Из переписки с Мокрицким можно заключить, что у Шишкина не было особого желания ехать за рубеж. Италии он предпочитал Крым. Нежелание путешествовать по чужим краям нельзя объяснить не чем иным, как робостью провинциала и русским нелюбопытством, из которых, обычно с течением времени, проистекал квасной патриотизм. Обучение в Академии художеств у посредственного живописца Сократа Воробьева почти ничего не прибавило к знаниям, полученным в Училище живописи, ваяния и зодчества. Академизм как эпигонское явление, с ходом времени превращающее некогда живое и прогрессивное искусство в склеротический канон, присущ был и российской академии, жизнь которой находилась под тяжким прессом чиновничьей бюрократизации художественного обучения. Вояж Шишкина по Германии был стремителен. В мае 1862 года художник прибыл в Берлин, затем переместился в Дрезден, но уже в конце мая он — в Швейцарии, а с 5 по 15 июля жил в Праге, путешествовал по Богемии. В октябре он осел на зиму в Мюнхене. Задача, стоявшая перед ним, была типична для каждого пенсионера Академии художеств: ознакомиться с европейским искусством, заметить новое, пройти школу живописи у известных мастеров и представить академическому синклиту несколько самостоятельных работ в качестве отчета о двухгодичной командировке. Отношение молодого художника даже к признанным авторитетам не отличалось большим почтением. Скорее, оно было критическим или, вернее, испытующим. Мастерство немецких художников он оценивал трезво, признавая их безусловные достоинства, а у некоторых отмечая недостатки, определенные с точки зрения последовательной передачи натуры и естественности изображения. Русского пенсионера не устраивала «неоконченность» письма, что он весьма решительно отклонял не только во время учебы и совершенствования в Германии, но и всю свою последующую жизнь. В работах пейзажистов он замечал отсутствие гармонии, а также то, что «поэтическая сторона искусства нередко убита здесь материальностью красок»[2]. О произведениях жанровых он заметил: «…отсутствие мысли в картинах этого рода весьма ощутительно»[3]. Таким образом, Шишкин отметил те недостатки, в которых его самого долгое время обличала русская критика. Отсюда следует, что выработанный впоследствии метод художником был вполне осознан. В суждениях Шишкина просматривается приверженность отработанным в петербургской Академии правилам натурного письма. Отработанность и законченность натуры — одно из требований академизма.
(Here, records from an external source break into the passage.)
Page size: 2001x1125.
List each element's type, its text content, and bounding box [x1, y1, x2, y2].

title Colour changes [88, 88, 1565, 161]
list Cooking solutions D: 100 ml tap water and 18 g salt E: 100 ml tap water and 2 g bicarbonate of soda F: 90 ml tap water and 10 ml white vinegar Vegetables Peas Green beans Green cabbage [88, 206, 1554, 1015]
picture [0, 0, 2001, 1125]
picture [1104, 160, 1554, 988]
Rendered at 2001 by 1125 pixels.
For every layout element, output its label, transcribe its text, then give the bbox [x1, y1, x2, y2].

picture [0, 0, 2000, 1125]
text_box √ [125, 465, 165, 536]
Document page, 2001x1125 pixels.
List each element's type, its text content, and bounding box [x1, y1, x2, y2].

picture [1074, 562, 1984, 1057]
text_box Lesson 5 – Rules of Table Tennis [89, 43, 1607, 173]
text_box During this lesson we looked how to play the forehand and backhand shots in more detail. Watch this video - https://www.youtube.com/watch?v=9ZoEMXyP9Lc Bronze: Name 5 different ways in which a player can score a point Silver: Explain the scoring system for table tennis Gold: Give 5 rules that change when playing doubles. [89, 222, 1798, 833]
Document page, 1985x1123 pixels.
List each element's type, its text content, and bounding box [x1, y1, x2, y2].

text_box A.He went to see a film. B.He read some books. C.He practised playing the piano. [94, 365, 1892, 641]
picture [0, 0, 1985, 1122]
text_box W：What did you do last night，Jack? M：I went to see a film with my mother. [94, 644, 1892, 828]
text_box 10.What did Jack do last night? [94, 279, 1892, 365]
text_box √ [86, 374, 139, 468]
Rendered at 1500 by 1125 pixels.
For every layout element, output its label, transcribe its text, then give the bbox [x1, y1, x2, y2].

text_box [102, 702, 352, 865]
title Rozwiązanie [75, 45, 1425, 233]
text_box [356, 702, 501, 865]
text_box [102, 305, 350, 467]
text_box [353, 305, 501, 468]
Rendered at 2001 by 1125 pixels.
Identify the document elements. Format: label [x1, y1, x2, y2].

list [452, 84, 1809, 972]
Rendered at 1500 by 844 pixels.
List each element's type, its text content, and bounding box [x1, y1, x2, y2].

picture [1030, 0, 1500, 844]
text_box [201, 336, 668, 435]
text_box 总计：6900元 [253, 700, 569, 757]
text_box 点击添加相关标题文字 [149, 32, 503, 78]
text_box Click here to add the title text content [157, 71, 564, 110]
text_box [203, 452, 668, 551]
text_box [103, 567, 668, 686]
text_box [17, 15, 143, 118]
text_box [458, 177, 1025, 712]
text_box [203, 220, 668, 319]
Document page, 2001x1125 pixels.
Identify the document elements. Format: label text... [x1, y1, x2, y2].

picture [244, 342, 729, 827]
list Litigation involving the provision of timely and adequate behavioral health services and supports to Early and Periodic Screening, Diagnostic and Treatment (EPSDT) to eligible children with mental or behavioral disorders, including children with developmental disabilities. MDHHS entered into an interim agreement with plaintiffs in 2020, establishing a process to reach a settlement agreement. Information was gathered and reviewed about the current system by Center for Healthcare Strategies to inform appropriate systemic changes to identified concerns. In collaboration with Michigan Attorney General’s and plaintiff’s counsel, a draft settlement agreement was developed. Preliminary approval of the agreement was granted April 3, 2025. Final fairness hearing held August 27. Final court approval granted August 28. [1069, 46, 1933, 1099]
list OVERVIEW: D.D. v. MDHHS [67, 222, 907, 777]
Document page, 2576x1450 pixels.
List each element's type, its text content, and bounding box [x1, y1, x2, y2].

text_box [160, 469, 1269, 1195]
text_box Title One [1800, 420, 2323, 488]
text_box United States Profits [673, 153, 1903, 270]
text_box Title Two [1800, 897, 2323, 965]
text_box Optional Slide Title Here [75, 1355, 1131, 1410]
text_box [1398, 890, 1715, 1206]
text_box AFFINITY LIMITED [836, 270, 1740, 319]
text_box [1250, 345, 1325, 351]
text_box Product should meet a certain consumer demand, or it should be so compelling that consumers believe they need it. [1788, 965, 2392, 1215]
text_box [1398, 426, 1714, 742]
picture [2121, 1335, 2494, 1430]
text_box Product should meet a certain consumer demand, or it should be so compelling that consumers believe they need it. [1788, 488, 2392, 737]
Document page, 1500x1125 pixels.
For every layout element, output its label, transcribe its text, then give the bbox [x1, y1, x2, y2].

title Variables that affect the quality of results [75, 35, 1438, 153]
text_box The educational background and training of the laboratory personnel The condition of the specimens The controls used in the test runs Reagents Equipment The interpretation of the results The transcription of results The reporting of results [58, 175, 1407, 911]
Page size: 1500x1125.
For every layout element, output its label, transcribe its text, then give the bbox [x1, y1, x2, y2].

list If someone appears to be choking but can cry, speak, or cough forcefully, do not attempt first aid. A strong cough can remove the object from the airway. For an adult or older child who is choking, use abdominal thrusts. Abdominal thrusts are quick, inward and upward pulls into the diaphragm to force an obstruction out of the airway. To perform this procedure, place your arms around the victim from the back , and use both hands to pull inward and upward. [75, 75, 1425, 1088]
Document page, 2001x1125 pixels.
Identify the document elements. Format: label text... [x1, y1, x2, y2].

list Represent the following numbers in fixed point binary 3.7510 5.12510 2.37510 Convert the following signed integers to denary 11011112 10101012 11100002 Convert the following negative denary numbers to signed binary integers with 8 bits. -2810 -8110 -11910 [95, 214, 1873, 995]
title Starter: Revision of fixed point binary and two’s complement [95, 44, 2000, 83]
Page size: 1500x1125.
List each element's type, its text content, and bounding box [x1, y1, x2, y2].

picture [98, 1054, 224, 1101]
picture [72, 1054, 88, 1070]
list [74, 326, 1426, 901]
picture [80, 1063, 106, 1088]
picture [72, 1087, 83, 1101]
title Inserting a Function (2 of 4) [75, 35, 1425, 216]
Еще будучи в Мюнхене, Шишкин увидел несколько восхитивших его этюдов Рудольфа Коллера. Лестные отзывы о нем повлекли молодого художника в Цюрих, куда он прибыл в конце февраля и где поступил для обучения в мастерскую швейцарского мастера. Отзыв его о Коллере был таков: «Сила его рисунка превосходит всех виденных мною художников этого рода. Живопись сильная, сочная, и окончательность доведена до последней степени»[4].
Успешные занятия у Коллера вдохновили Шишкина. Своему товарищу по Академии Ивану Волковскому он сообщал: «От моих рисунков здесь просто рот разевают, да немного того и от моих этюдов. Говорят, что мало бывало здесь художников таких»[5]. А спустя две недели, измученный хандрой, он писал: «Я, кажется, уже умер для искусства»[6]. Между тем Шишкин действительно преуспел в рисунке. Работы, выставленные в Дюссельдорфе, получили признание и были быстро распроданы. Обнаружившаяся еще в раннем возрасте виртуозность рисунка не покидала Шишкина и в дальнейшем.
Шишкин в Швейцарии и Германии взял за правило работу на пленэре. Так им писались не только этюды, где он осваивал колорит и намечал для будущих полотен цветовой тон, с натуры так же прорабатывались картины.